[Saved data entries]
============================================================

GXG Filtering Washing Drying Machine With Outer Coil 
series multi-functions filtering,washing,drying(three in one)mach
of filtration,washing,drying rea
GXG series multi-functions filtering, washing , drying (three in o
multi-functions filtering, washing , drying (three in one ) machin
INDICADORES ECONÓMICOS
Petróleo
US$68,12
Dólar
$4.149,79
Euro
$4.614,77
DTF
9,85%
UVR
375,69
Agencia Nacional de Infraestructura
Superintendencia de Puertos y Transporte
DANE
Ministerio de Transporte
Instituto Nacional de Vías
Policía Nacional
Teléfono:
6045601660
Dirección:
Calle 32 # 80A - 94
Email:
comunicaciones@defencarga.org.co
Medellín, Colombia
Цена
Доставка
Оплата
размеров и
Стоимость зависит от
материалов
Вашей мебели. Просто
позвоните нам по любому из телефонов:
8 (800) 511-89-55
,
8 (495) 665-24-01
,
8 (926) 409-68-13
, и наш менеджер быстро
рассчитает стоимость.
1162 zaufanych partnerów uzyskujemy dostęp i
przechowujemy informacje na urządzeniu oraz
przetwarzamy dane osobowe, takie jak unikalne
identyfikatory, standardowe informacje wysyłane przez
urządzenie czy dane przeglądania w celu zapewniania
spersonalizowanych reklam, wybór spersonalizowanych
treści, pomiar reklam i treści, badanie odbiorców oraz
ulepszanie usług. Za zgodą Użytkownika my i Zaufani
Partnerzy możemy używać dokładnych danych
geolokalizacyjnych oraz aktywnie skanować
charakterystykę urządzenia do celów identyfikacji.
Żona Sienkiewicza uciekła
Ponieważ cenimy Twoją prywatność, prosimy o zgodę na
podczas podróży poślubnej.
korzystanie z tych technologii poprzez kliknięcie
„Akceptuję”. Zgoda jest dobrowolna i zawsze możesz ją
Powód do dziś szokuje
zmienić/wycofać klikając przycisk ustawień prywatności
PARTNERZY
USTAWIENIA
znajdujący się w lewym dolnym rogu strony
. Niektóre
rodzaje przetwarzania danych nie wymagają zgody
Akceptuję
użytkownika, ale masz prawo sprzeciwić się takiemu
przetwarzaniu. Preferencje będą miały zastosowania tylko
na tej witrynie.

============================================================

What the task requires:
Substitute "Crudo" for "Petróleo" throughout the entries above, and reproduce every other line unchanged.

Answer section:
GXG Filtering Washing Drying Machine With Outer Coil 
series multi-functions filtering,washing,drying(three in one)mach
of filtration,washing,drying rea
GXG series multi-functions filtering, washing , drying (three in o
multi-functions filtering, washing , drying (three in one ) machin
INDICADORES ECONÓMICOS
Crudo
US$68,12
Dólar
$4.149,79
Euro
$4.614,77
DTF
9,85%
UVR
375,69
Agencia Nacional de Infraestructura
Superintendencia de Puertos y Transporte
DANE
Ministerio de Transporte
Instituto Nacional de Vías
Policía Nacional
Teléfono:
6045601660
Dirección:
Calle 32 # 80A - 94
Email:
comunicaciones@defencarga.org.co
Medellín, Colombia
Цена
Доставка
Оплата
размеров и
Стоимость зависит от
материалов
Вашей мебели. Просто
позвоните нам по любому из телефонов:
8 (800) 511-89-55
,
8 (495) 665-24-01
,
8 (926) 409-68-13
, и наш менеджер быстро
рассчитает стоимость.
1162 zaufanych partnerów uzyskujemy dostęp i
przechowujemy informacje na urządzeniu oraz
przetwarzamy dane osobowe, takie jak unikalne
identyfikatory, standardowe informacje wysyłane przez
urządzenie czy dane przeglądania w celu zapewniania
spersonalizowanych reklam, wybór spersonalizowanych
treści, pomiar reklam i treści, badanie odbiorców oraz
ulepszanie usług. Za zgodą Użytkownika my i Zaufani
Partnerzy możemy używać dokładnych danych
geolokalizacyjnych oraz aktywnie skanować
charakterystykę urządzenia do celów identyfikacji.
Żona Sienkiewicza uciekła
Ponieważ cenimy Twoją prywatność, prosimy o zgodę na
podczas podróży poślubnej.
korzystanie z tych technologii poprzez kliknięcie
„Akceptuję”. Zgoda jest dobrowolna i zawsze możesz ją
Powód do dziś szokuje
zmienić/wycofać klikając przycisk ustawień prywatności
PARTNERZY
USTAWIENIA
znajdujący się w lewym dolnym rogu strony
. Niektóre
rodzaje przetwarzania danych nie wymagają zgody
Akceptuję
użytkownika, ale masz prawo sprzeciwić się takiemu
przetwarzaniu. Preferencje będą miały zastosowania tylko
na tej witrynie.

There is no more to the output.